Do I need a broker or advisor to sell my OT clinic?

While it is possible to sell an occupational therapy clinic without a broker, most owner-therapists find that engaging a healthcare-focused M&A advisor or business broker with experience in rehabilitation services significantly improves both the process and the outcome. A qualified advisor will normalize your financials, position your payor mix and referral relationships effectively to buyers, manage confidentiality, run a competitive process to maximize your multiple, and navigate SBA lender requirements and healthcare regulatory diligence. Given the complexity of credentialing, Stark Law compliance review, and payor contract assignment, professional representation is particularly valuable in OT clinic transactions.

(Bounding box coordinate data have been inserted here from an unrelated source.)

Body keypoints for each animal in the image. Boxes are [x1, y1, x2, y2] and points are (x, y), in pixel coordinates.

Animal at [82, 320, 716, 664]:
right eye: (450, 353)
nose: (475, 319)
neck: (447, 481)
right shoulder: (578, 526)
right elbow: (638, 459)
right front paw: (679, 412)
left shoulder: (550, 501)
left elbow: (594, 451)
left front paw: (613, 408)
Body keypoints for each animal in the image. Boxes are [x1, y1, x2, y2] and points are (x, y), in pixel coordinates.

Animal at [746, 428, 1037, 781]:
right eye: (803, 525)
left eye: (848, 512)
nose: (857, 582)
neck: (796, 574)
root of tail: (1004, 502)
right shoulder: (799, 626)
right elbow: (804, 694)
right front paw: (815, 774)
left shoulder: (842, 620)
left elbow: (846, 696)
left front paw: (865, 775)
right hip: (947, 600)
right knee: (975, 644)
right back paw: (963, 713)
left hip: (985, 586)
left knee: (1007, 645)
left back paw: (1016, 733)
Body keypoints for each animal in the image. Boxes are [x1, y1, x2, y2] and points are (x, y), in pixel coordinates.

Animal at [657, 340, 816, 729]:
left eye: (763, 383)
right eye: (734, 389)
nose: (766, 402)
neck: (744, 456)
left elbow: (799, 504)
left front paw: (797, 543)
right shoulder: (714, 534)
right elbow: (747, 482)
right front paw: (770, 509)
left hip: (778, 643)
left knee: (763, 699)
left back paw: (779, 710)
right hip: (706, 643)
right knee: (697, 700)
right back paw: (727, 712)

What is a seller note and will buyers ask for one in an OT clinic deal?

A seller note is a portion of the purchase price that the buyer pays to the selling owner over time rather than at close, effectively making the seller a lender on a portion of the deal. In SBA-financed OT clinic acquisitions, seller notes of 10–15% of the purchase price are common and are often required by SBA lenders as evidence that the seller has confidence in post-close performance. Seller notes typically carry interest rates of 5–8% with 3–5 year terms and are subordinated to the SBA loan. They are sometimes structured with a standby period during which no payments are made until the SBA loan is sufficiently seasoned.